Mit dieser Untätigkeit begründete Richter Fels am Dienstag seine Einschätzung, dass das öffentliche Interesse an Strafverfolgung in dem Fall durch Geldzahlung beseitigt werden kann. Denn großes Interesse an der Strafverfolgung hat augenscheinlich auch die Staatsanwaltschaft ursprünglich nicht gehabt. Seit 1998 habe sie Anhaltspunkte für Handel und Konsum illegaler Drogen auf dem Gelände der Drogenberatung gehabt, sowie dafür, dass Sozialarbeiter von den Straftaten gewusst hätten, so Dieter Fels. Trotzdem habe man erst im Mai 2000 das Verfahren eröffnet. Die Akten lieferten nach Meinung des Vorsitzenden Richters auch keinen Hinweis darauf, dass Ermittlungen gegen die Polizeiführung geplant gewesen seien. »Warum hat man die dann nicht an die Seite genommen und gefragt: »Ist da was dran oder nicht««, fragte Dieter Fels in Richtung Staatsanwaltschaft.

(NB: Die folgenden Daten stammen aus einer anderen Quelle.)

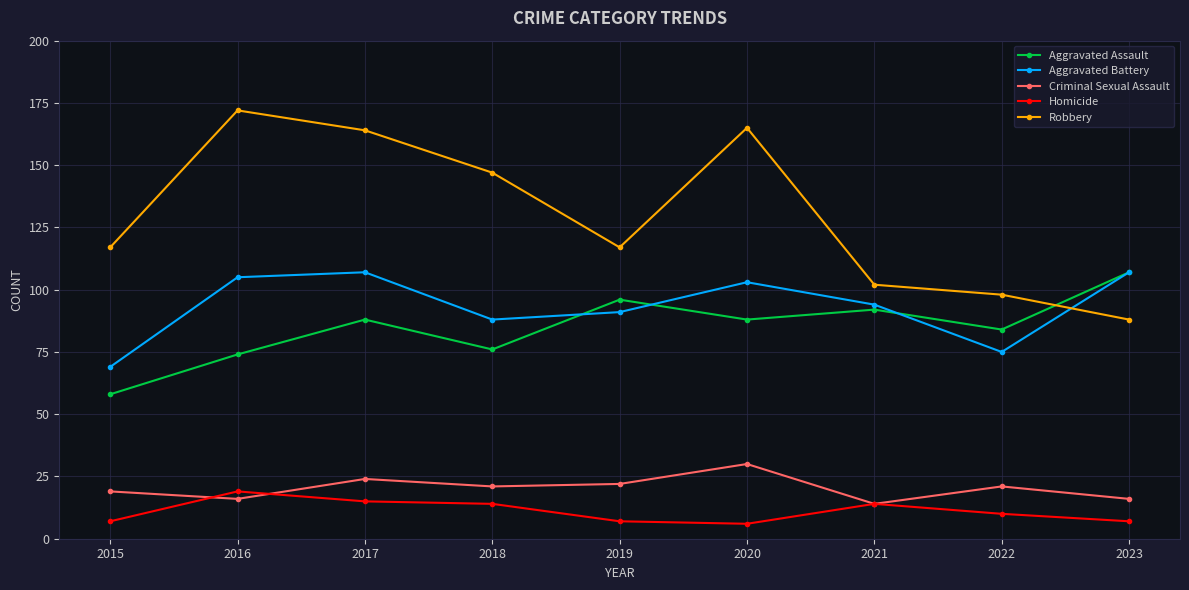

Reading left to right, transcribe all the data shown in this chart.

Aggravated Assault: 2015=58	2016=74	2017=88	2018=76	2019=96	2020=88	2021=92	2022=84	2023=107
Aggravated Battery: 2015=69	2016=105	2017=107	2018=88	2019=91	2020=103	2021=94	2022=75	2023=107
Criminal Sexual Assault: 2015=19	2016=16	2017=24	2018=21	2019=22	2020=30	2021=14	2022=21	2023=16
Homicide: 2015=7	2016=19	2017=15	2018=14	2019=7	2020=6	2021=14	2022=10	2023=7
Robbery: 2015=117	2016=172	2017=164	2018=147	2019=117	2020=165	2021=102	2022=98	2023=88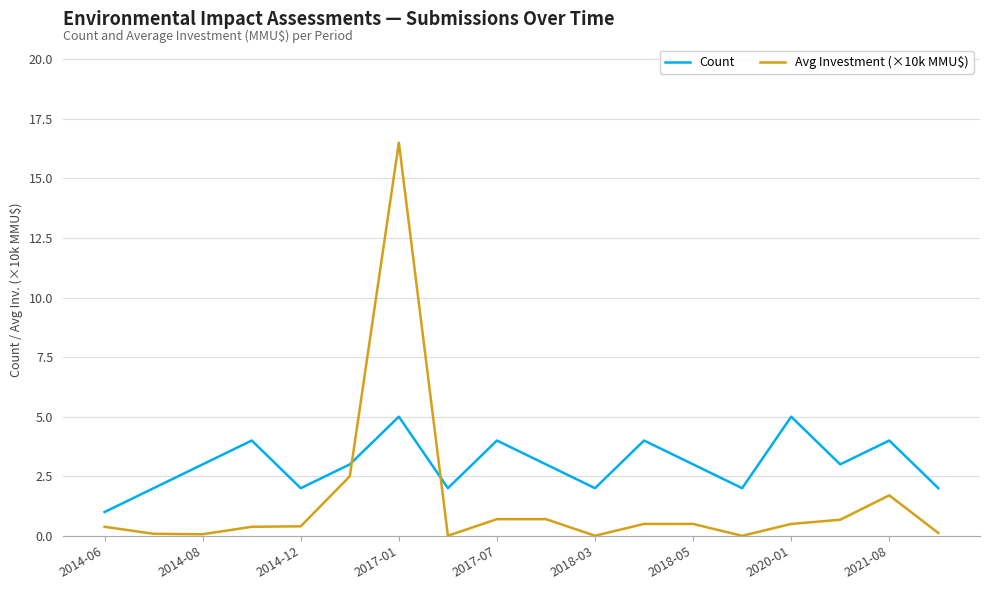

True or false: Count and Avg Investment (×10k MMU$) cross at least once.

True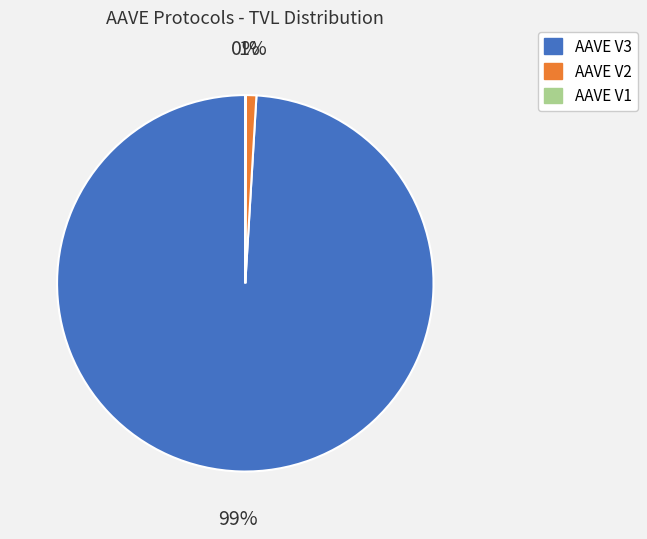

Do AAVE V2 and AAVE V3 together represent more than half of the pie?

Yes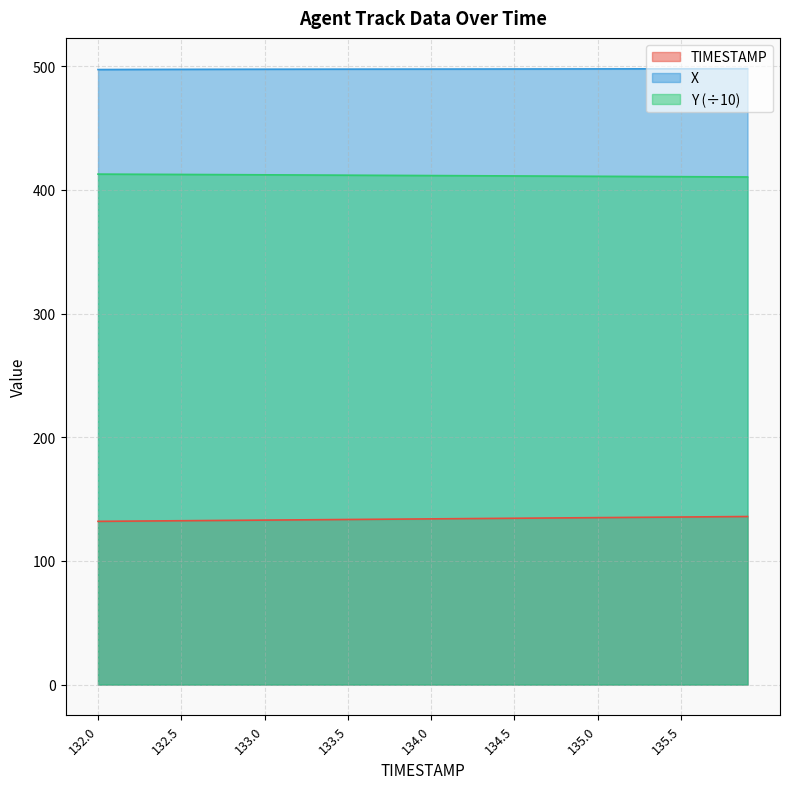

What is the greatest value displayed?

498.1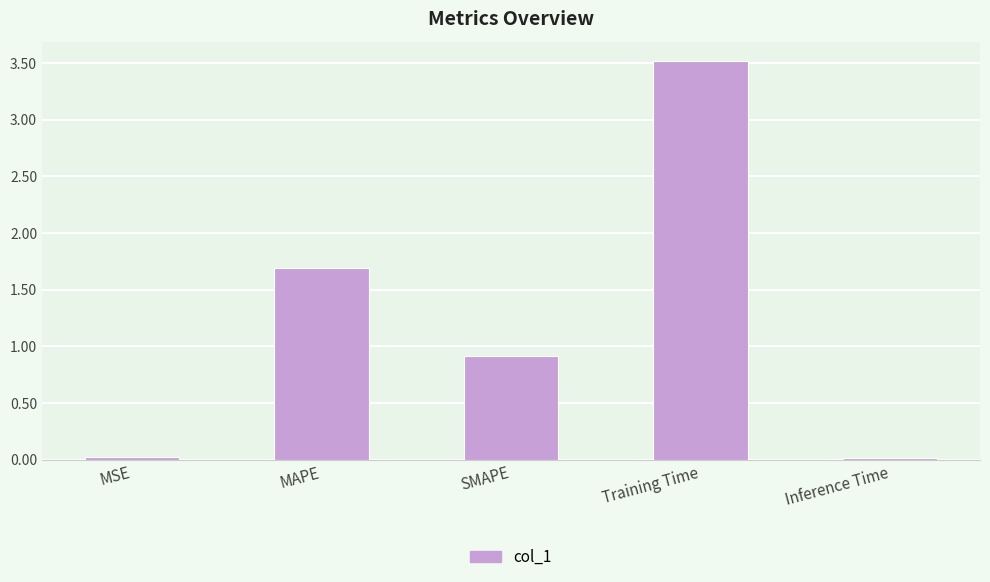

Between Inference Time and Training Time, which is larger?

Training Time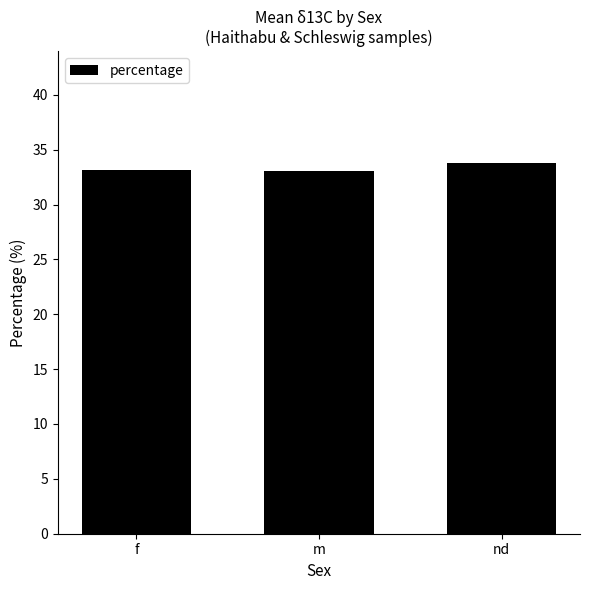

What is the minimum value shown in the chart?

33.0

Fels sieht nach Aktenlage auch keinen Anhaltspunkt dafür, dass die Polizeiführung »sich bockbeinig gestellt hätte«, wenn sie auf das Problem hingewiesen worden wäre. Das zeige sich auch daran, dass die Polizeiführung sich im Dezember 2000 »quasi von einer Minute auf die andere« aus dem Konzept Naharyastraße vom Juli 1999 zurückgezogen habe. Zum Rückzug der Polizei hatte der Hinweis der Staatsanwaltschaft geführt, dass sie das Konzept, drogenabhängige Frauen am Bahnhof nur zu verfolgen, wenn diese sich beharrlich klischeehaft verhalten, nicht teilen würden. Mit dem Konzept sollte es den Frauen ermöglicht werden, das in der Naharyastraße stationierte Beratungsmobil der Aids-Hilfe aufzusuchen.

Dass kein öffentliches Interesse mehr an einer Strafverfolgung besteht, ist eine von fünf Bedingungen für die Einstellung eines Verfahrens. Eine weitere ist, dass es sich bei den vorgeworfenen Taten um Vergehen und nicht um Verbrechen handelt, die Mindeststrafe muss unter einem Jahr liegen, was bei den Vorwürfen in dem Prozess der Fall ist.